In earthquake-ravaged Sumatra, Indonesia, Habitat was the first non-governmental organization to receive government approval for the construction of core houses, or small but well-constructed permanent structures that provide the option of further expansion in the future. Habitat Indonesia plans to build an initial 200 houses in the village of Pasa Bali Kudu, about 120 kilometers (75 miles) from the provincial capital of Padang. In West Java, Habitat Indonesia expects to host its first Global Village team of volunteers from Singapore. Habitat plans to build 1,000 earthquake-resistant core houses with latrines and schools in one year.
In the next phase of Habitat’s response to Typhoon Ketsana, Habitat Philippines has distributed 300 house repair kits in Malanday, Marikina City and Metro Manila. Habitat Philippines also plans to create 2,000 transitional shelters and, in the longer term, 4,000 core houses. Habitat home partners from the former BASECO shipyard site in Manila have helped build steel-framed toilets in evacuation centers.
“I am really thankful for the training I got from Habitat,” says Alex Acampado, one of the helpers whose own home was constructed with steel-frame technology. “Through my work, I am able to provide for my family and also help others in need.”
In Vietnam, which was also badly affected by Typhoon Ketsana, Habitat received funding from Exxon Mobil and cement manufacturer Holcim to support its disaster response effort.
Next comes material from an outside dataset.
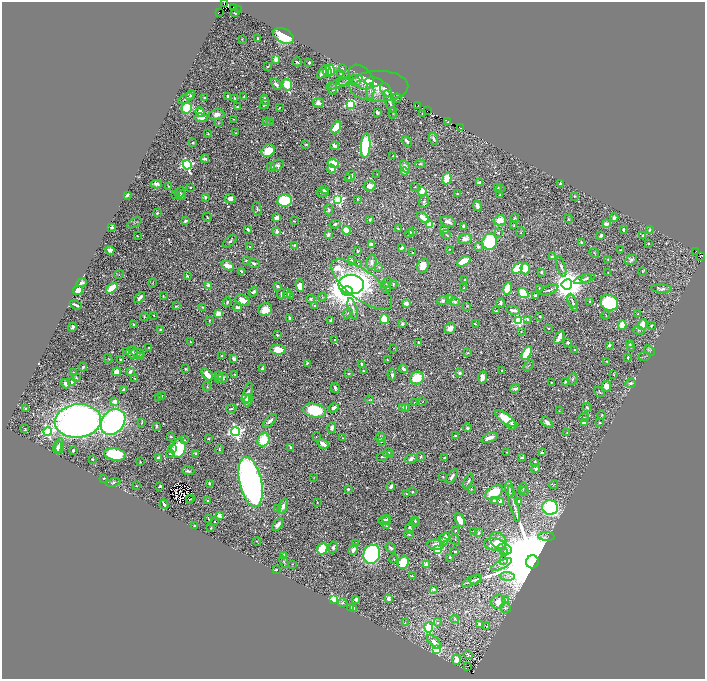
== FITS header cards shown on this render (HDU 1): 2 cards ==
NAXIS1  =                 1406
NAXIS2  =                 1353

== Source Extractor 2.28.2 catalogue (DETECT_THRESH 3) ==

Another 400 families will be served through roof repairs. Habitat Vietnam earlier received a US$100,000 grant from the United Nations Office of the Coordination of Humanitarian Affairs that will be used to provide roofing materials for 600 families in flood-hit Quang Nam province.
In tsunami-hit Samoa, an initial team of 10 volunteers mobilized by Habitat New Zealand is building a Habitat Resource Center in the village of Lepa and has renovated a church hall for accommodating volunteers. Under a partnership with the Samoan government, Habitat New Zealand will build 350 traditional houses, called fale, in Lepa, as well as in the villages of Saleapaga and Falealili.
Meanwhile, Habitat India has committed to helping rebuild homes after the states of Andhra Pradesh and Karnataka were hit by the worst floods in 100 years. The current target is to repair or renovate 3,000 houses, build 3,000 permanent houses, and provide water and sanitation services to 1,000 families.